Wednesday, February 17, 2010

The Restaurant of Many Orders

I recently had to read an old fairy tale for an advanced Japanese level class that I am taking here at IUS, and I found the moral of the story to be very interesting and unique. It did remind me of some of the fairy tales that I had read as a child, but this one still has a very distinct theme, in which was presented to me in a manner that I had not experienced before. This will now explain the story behind the old Japanese fairy tale The Restaurant of Many Orders, and of the theme embedded within the story.

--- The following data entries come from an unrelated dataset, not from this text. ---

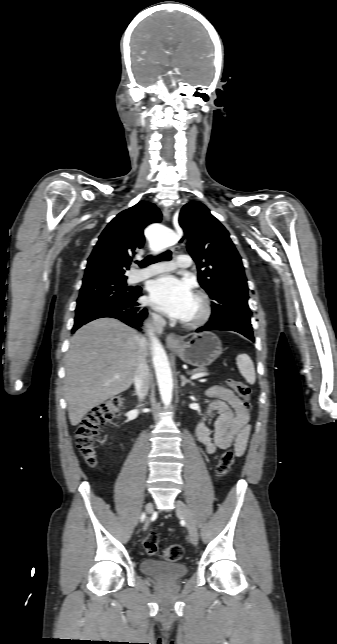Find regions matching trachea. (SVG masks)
<instances>
[{
	"instance_id": "3493384b",
	"label": "trachea",
	"mask_w": 337,
	"mask_h": 644,
	"mask_svg": "<svg viewBox=\"0 0 337 644\" xmlns=\"http://www.w3.org/2000/svg\"><path fill=\"white\" fill-rule=\"evenodd\" d=\"M171 255H172L171 251L168 250V251H166V252H164V253L156 256V257L148 256L144 260H142L140 262H137V263L139 264L140 267H145V266H147L149 264H152V263H155V262H158V261L170 260Z\"/></svg>"
}]
</instances>
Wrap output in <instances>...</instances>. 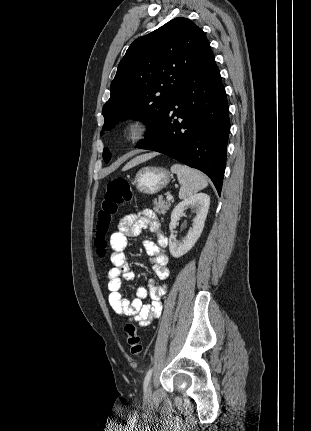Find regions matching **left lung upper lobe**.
<instances>
[{"label":"left lung upper lobe","mask_w":311,"mask_h":431,"mask_svg":"<svg viewBox=\"0 0 311 431\" xmlns=\"http://www.w3.org/2000/svg\"><path fill=\"white\" fill-rule=\"evenodd\" d=\"M209 42L203 31L186 18H175L136 39L118 65L111 96L103 106V130L132 117L147 123L148 141L160 126L181 85L198 66ZM107 163L111 155L105 148Z\"/></svg>","instance_id":"left-lung-upper-lobe-1"}]
</instances>
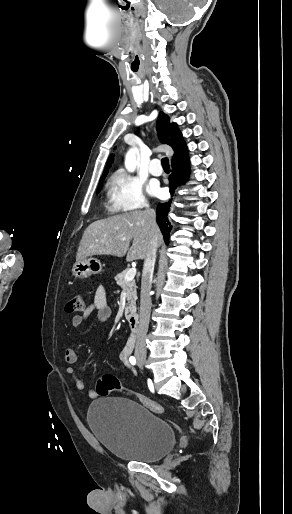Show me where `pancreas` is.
<instances>
[{"mask_svg": "<svg viewBox=\"0 0 292 514\" xmlns=\"http://www.w3.org/2000/svg\"><path fill=\"white\" fill-rule=\"evenodd\" d=\"M127 272L128 270H123L121 274H117V276H115V280L116 284H118V286H121L122 290H125L126 292L128 306L127 308H125V316H131V314H134V312H136L137 286L135 284V280H130V282H127V280H125Z\"/></svg>", "mask_w": 292, "mask_h": 514, "instance_id": "cf45deb5", "label": "pancreas"}]
</instances>
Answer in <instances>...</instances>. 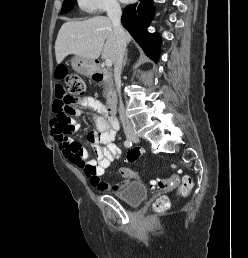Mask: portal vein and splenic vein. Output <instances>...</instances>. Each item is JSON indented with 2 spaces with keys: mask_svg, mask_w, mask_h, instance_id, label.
Listing matches in <instances>:
<instances>
[{
  "mask_svg": "<svg viewBox=\"0 0 248 258\" xmlns=\"http://www.w3.org/2000/svg\"><path fill=\"white\" fill-rule=\"evenodd\" d=\"M105 65H106L107 67H111V66H112V61H111L110 59H106V60H105Z\"/></svg>",
  "mask_w": 248,
  "mask_h": 258,
  "instance_id": "1",
  "label": "portal vein and splenic vein"
}]
</instances>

The story starts off with two men that are being guided around the country side by a tour guide. The men are also occupied by their two dogs, and later become seperated from them and the tour guide. Hungry, the men start to panic and become lost. They later come across a restaurant in the middle of the forest. They think that it is really odd that a restaurant would be in the middle of the forest, but they still decide to enter. They are drawn in by a sign that mentions that they can eat for free, that they can even eat as much as they like. The men then decide to go inside the restaurant, and are later engaged by many odd signs inside the restaurant. These signs are posted on doors, and usually ask them to remove items such as their weapons and clothes. The men believe that this is because the restaurant hosts men of high status, and that this is a simply a security measure. Ultimately, they obey the signs, and the sign requests become stranger and stranger, with one sign even asking them to put butter all over their bodies. Later they discover that they are to be eaten by a giant cat, but their dogs come in at the last second and scare the cat away.

What one learns from this simple, yet unique fairy tale, is that if something is to good to be true, then maybe it really is too good to be true.